German Consumers Not Enthusiastic About Mobile Payments

January 19, 2017         By: Steven Anderson

It would be safe to assume that much of Europe is interested in mobile payments, and routinely puts this technology to use. Word out of major European powers like France and Great Britain suggests that this market is absolutely packed with options and interested users.

Yet when the focus turns to Germany, arguably Europe’s true economic muscle, the interest falls away. Germany actually badly lags its European counterparts in terms of mobile payments use, and the reasons are a surprise.

Only four percent of German mobile phone users, on average, turn to in-store mobile payments, which is long behind the rest of the field. Two reasons particularly stood out in a Deloitte study on the matter; 45 percent cited a lack of “discernible value” added as a result of mobile payments, and 38 percent considered security a major problem, problem enough to keep them out of the fray altogether.

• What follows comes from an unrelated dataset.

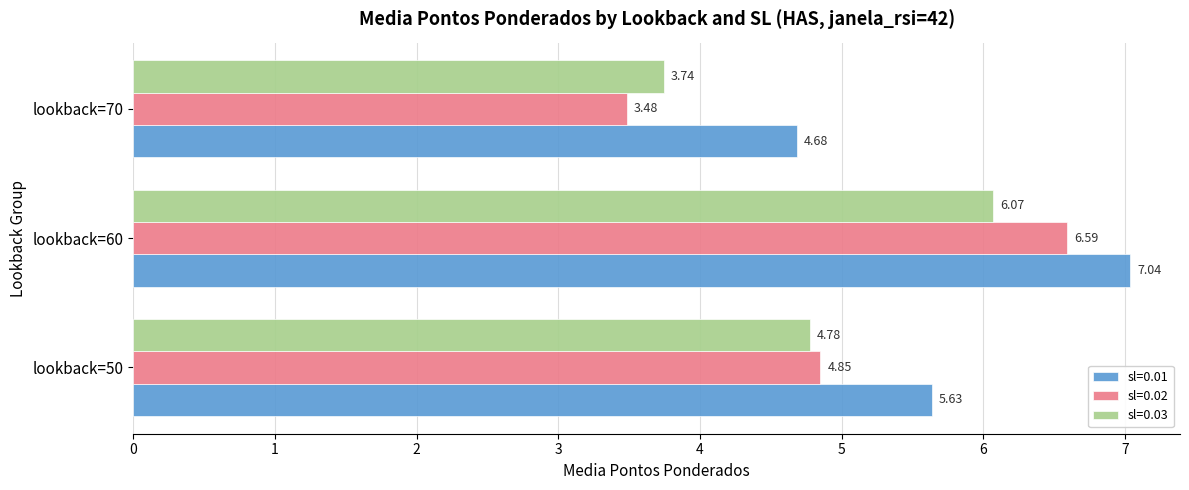

True or false: sl=0.02 has a value of 5.8 at lookback=70.

False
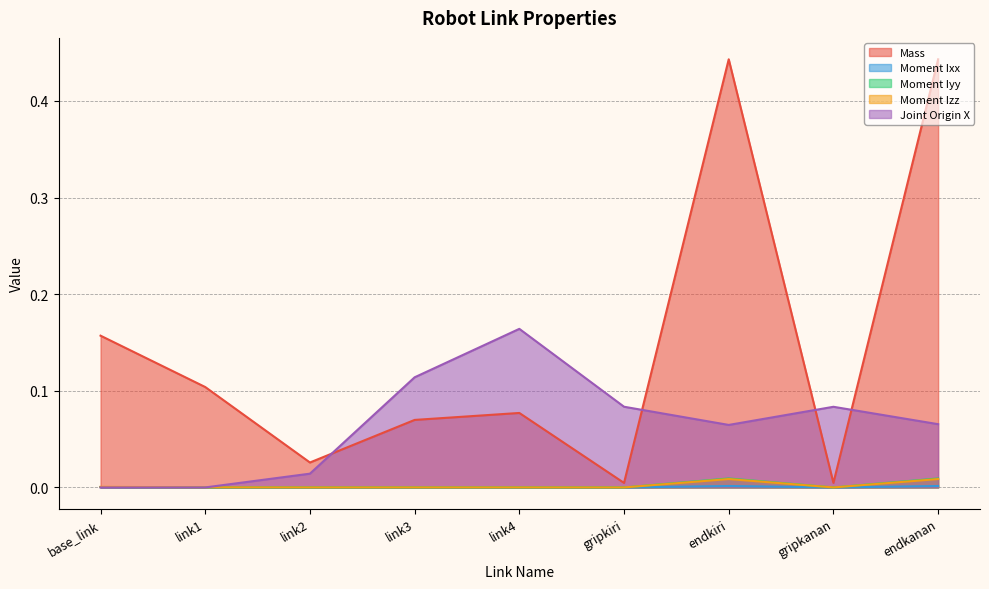

At which category is the sum across all series the highest?

endkanan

The next biggest reason was 18 percent who said the option wasn’t even available on their device. Eleven percent cited a lack of places to use the system, nine percent called it too complicated, seven percent didn’t understand the options available and another seven percent considered the phone screen too small for such things.

That’s not the best news, particularly for mobile payments in Europe. It’s doing well as a concept, but without one of Europe’s biggest names in play, it could inherently limit the market. Thankfully, the issue seems to be two major problems: security and overall value.

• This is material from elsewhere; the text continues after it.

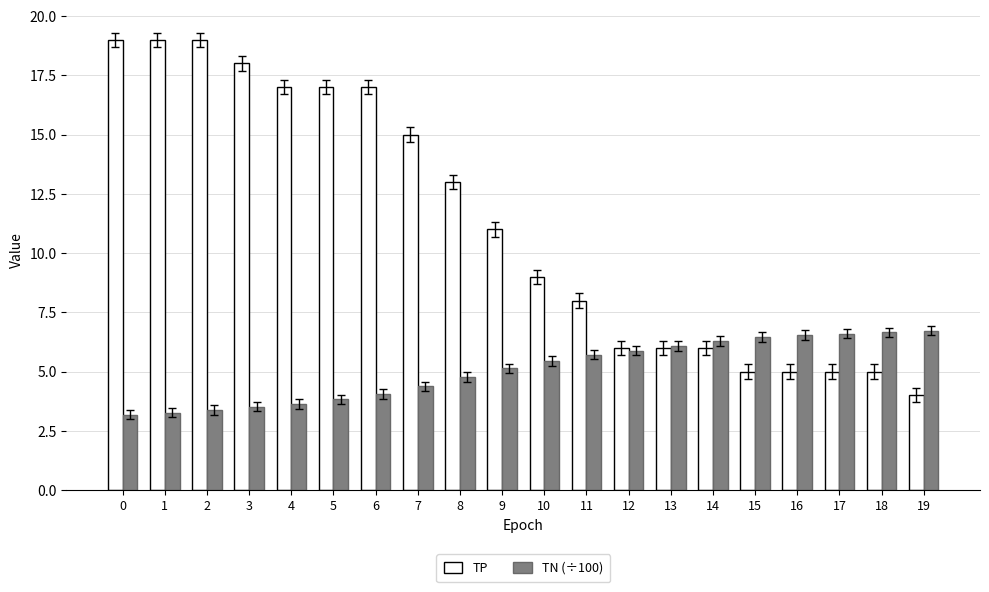

What is the difference between the TN (÷100) values at 6 and 7?

0.3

Just getting mobile payment systems on more devices would perk up the German market fairly quickly, but mobile payment providers need to do what was done in the United States back in the early days of mobile payments: sell security, and sell value.

Value isn’t so difficult; start incorporating loyalty programs and automatic coupon mechanisms, and that should take care of that. Security is a tougher sell, that comes with proving reliability. Emphasizing security developments here, however, should prove helpful.

Better security, better value, and more options for use on devices and in stores. Those four points together should turbo-charge the entire mobile payments market in Germany and make it as great as it could be. Failing to do so, meanwhile, will fundamentally limit the market.